Keywords: american-indian, canada, captive, horse-rustling, indian-war, massacre, murder, native-american, northwest-mounted-police, police-shootout
Const. Springer: He said you were taking along two men. Why I-I don't suppose you would consider taking me, sir?::Insp. William Gannon: You?::Const. Springer: Well, yes sir. I could lead the pack horses, stand night guard, cook...::Insp. William Gannon: You cook?::Const. Springer: No, sir.::Insp. William Gannon: But you're willing to learn?::Const. Springer: Yes, sir.::Insp. William Gannon: It could be dangerous.::Const. Springer: Well, I'm not afraid of the Sioux, sir.::Insp. William Gannon: Not the Sioux - your cooking.
Insp. William Gannon: Did you cook this, Springer?::Const. Springer: Well, yes sir.::Insp. William Gannon: Well, what is it?::Const. Springer: Stew, sir. My mother used to make it.::Insp. William Gannon: Is your father still living?
[Springer explains the difference between the Canadian frontier and the American frontier to a pair of U.S. lawmen]::Const. Springer: Oh, we don't have gunfighters up here.::Ben: No?::Billy: How come?::Const. Springer: There's no need. That's the difference.
Const. Springer: Well, doesn't it ever make you think though?::Ben: About what?::Const. Springer: That you have to tie a gun to your leg wherever you go.::Ben: You mean you don't here?::Const. Springer: No.::Billy: Why?::Const. Springer: The force. You see, we arrived in this territory long before any whites moved in. The law got here first, you might say. It's the other way around in your country. The settlers come, crime gets out of hand. They pin a star on a man. Like it or not he gets the job done... but it sure makes for a lot of dead men in the street.
The white squaw: Mr. Gannon?::Insp. William Gannon: Yes.::The white squaw: If you met a woman, a woman like me, that had been taken by the Sioux, how would you feel knowing that?::Insp. William Gannon: If I loved her, it wouldn't matter.::The white squaw: It wouldn't?::Insp. William Gannon: No ma'am, it wouldn't matter at all.
Frank Boone: I started off with a ten-dollar horse, a bucking saddle and a rope. I went up in the hills. I caught myself a stallion and four mares. I built my herd from the ground. I fought and I clawed for twenty years. I wore out two wives, lost three sons and hung seven men for riding my brand without a bill of sale. But I build the biggest herd in Montana and nobody is going to take a head - not one - away from me without me coming after them!
Ben: I had me a quiet woman once. Outside, she was as calm as Sunday... but inside, wild as mountain scenery.
Opening crawl: This is the story of the men of the Northwest Mounted Police who through their never ending Devotion to God: Queen and Country have become the "Guardian of the Right" throughout the world.

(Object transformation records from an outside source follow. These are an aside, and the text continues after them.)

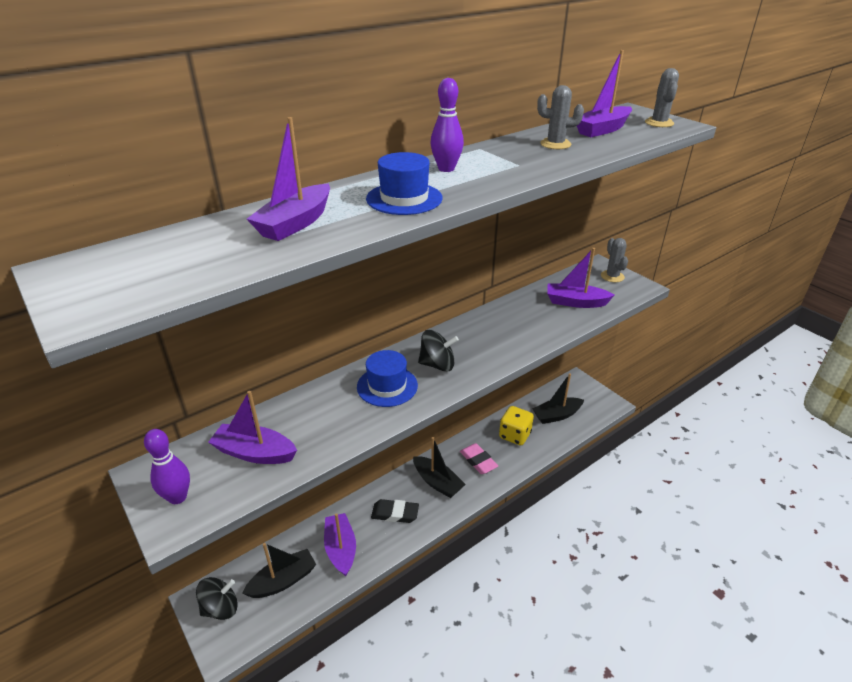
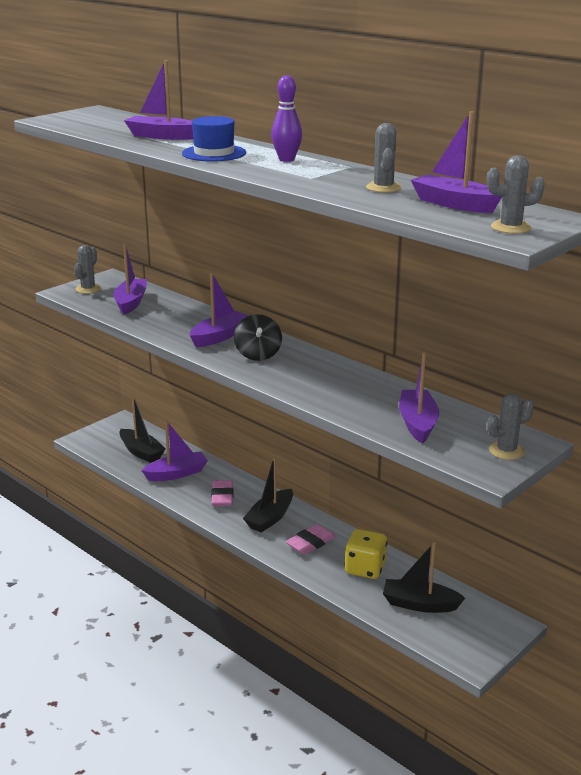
camera: 80 degrees right, 10 degrees down
(177, 497) = (88, 289): purple bowling pin -> grey cactus
(220, 608) = (115, 431): black spinning top -> none
(387, 386) = (219, 336): blue hat -> purple boat
(395, 513) = (222, 497): black eraser -> pink eraser
(556, 415) = (419, 604): black boat -> black boat turned 45 degrees counterclockwise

This story is but one episode in the history of the force "where three Gallant men faced the entire Sioux nation."
Insp. William Gannon: It they overran a regiment, what chance have we with three hundred men?::Supt. Walker: Not three hundred men - three.
Insp. William Gannon: What if they call our bluff?::Supt. Walker: Then I will have lost three men instead of my entire command.